#### Exercise task:
Rewrite every one of the lines below, putting "authority" wherever "name author" appears and keeping the rest unchanged.
[START OF Data supplied]
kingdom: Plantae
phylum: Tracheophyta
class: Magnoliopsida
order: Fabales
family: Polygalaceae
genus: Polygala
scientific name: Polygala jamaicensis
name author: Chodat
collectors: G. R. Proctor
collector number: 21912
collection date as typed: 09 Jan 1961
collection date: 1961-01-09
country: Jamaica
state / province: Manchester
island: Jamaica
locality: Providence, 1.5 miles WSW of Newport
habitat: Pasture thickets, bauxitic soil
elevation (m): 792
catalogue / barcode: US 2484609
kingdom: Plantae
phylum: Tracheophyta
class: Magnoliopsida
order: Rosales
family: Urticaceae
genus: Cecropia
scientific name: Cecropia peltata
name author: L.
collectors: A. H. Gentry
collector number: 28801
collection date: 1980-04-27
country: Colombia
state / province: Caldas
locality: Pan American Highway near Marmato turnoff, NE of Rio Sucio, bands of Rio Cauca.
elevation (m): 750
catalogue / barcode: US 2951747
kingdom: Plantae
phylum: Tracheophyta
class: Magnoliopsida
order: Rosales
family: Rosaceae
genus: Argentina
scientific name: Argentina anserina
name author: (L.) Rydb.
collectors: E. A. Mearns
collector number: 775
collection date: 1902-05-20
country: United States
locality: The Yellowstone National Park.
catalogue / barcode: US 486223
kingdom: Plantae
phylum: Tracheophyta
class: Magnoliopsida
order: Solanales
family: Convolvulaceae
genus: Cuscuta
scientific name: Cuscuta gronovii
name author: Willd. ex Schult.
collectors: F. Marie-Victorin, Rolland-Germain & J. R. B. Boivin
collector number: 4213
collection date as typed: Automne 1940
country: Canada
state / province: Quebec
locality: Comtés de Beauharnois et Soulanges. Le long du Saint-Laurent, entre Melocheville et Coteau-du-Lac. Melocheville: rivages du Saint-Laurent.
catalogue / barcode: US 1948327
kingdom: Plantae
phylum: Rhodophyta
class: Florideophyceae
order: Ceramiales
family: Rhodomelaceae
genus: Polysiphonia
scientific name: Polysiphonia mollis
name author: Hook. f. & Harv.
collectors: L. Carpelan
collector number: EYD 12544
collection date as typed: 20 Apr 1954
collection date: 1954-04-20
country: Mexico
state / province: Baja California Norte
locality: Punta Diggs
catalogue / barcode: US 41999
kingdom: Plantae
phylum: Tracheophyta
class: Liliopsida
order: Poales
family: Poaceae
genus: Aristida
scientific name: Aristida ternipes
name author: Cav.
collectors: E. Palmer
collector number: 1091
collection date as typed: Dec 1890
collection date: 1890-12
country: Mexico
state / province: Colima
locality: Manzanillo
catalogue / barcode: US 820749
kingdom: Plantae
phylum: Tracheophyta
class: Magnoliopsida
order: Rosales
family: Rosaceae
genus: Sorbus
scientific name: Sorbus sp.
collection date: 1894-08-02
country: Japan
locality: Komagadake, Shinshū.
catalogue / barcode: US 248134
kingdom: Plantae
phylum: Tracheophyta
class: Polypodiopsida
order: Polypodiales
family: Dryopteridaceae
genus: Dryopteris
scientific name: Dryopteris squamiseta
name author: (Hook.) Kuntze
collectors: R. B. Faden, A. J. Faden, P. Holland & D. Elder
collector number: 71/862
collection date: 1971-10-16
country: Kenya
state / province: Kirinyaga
[END OF Data supplied]
#### Output of the task:
kingdom: Plantae
phylum: Tracheophyta
class: Magnoliopsida
order: Fabales
family: Polygalaceae
genus: Polygala
scientific name: Polygala jamaicensis
authority: Chodat
collectors: G. R. Proctor
collector number: 21912
collection date as typed: 09 Jan 1961
collection date: 1961-01-09
country: Jamaica
state / province: Manchester
island: Jamaica
locality: Providence, 1.5 miles WSW of Newport
habitat: Pasture thickets, bauxitic soil
elevation (m): 792
catalogue / barcode: US 2484609
kingdom: Plantae
phylum: Tracheophyta
class: Magnoliopsida
order: Rosales
family: Urticaceae
genus: Cecropia
scientific name: Cecropia peltata
authority: L.
collectors: A. H. Gentry
collector number: 28801
collection date: 1980-04-27
country: Colombia
state / province: Caldas
locality: Pan American Highway near Marmato turnoff, NE of Rio Sucio, bands of Rio Cauca.
elevation (m): 750
catalogue / barcode: US 2951747
kingdom: Plantae
phylum: Tracheophyta
class: Magnoliopsida
order: Rosales
family: Rosaceae
genus: Argentina
scientific name: Argentina anserina
authority: (L.) Rydb.
collectors: E. A. Mearns
collector number: 775
collection date: 1902-05-20
country: United States
locality: The Yellowstone National Park.
catalogue / barcode: US 486223
kingdom: Plantae
phylum: Tracheophyta
class: Magnoliopsida
order: Solanales
family: Convolvulaceae
genus: Cuscuta
scientific name: Cuscuta gronovii
authority: Willd. ex Schult.
collectors: F. Marie-Victorin, Rolland-Germain & J. R. B. Boivin
collector number: 4213
collection date as typed: Automne 1940
country: Canada
state / province: Quebec
locality: Comtés de Beauharnois et Soulanges. Le long du Saint-Laurent, entre Melocheville et Coteau-du-Lac. Melocheville: rivages du Saint-Laurent.
catalogue / barcode: US 1948327
kingdom: Plantae
phylum: Rhodophyta
class: Florideophyceae
order: Ceramiales
family: Rhodomelaceae
genus: Polysiphonia
scientific name: Polysiphonia mollis
authority: Hook. f. & Harv.
collectors: L. Carpelan
collector number: EYD 12544
collection date as typed: 20 Apr 1954
collection date: 1954-04-20
country: Mexico
state / province: Baja California Norte
locality: Punta Diggs
catalogue / barcode: US 41999
kingdom: Plantae
phylum: Tracheophyta
class: Liliopsida
order: Poales
family: Poaceae
genus: Aristida
scientific name: Aristida ternipes
authority: Cav.
collectors: E. Palmer
collector number: 1091
collection date as typed: Dec 1890
collection date: 1890-12
country: Mexico
state / province: Colima
locality: Manzanillo
catalogue / barcode: US 820749
kingdom: Plantae
phylum: Tracheophyta
class: Magnoliopsida
order: Rosales
family: Rosaceae
genus: Sorbus
scientific name: Sorbus sp.
collection date: 1894-08-02
country: Japan
locality: Komagadake, Shinshū.
catalogue / barcode: US 248134
kingdom: Plantae
phylum: Tracheophyta
class: Polypodiopsida
order: Polypodiales
family: Dryopteridaceae
genus: Dryopteris
scientific name: Dryopteris squamiseta
authority: (Hook.) Kuntze
collectors: R. B. Faden, A. J. Faden, P. Holland & D. Elder
collector number: 71/862
collection date: 1971-10-16
country: Kenya
state / province: Kirinyaga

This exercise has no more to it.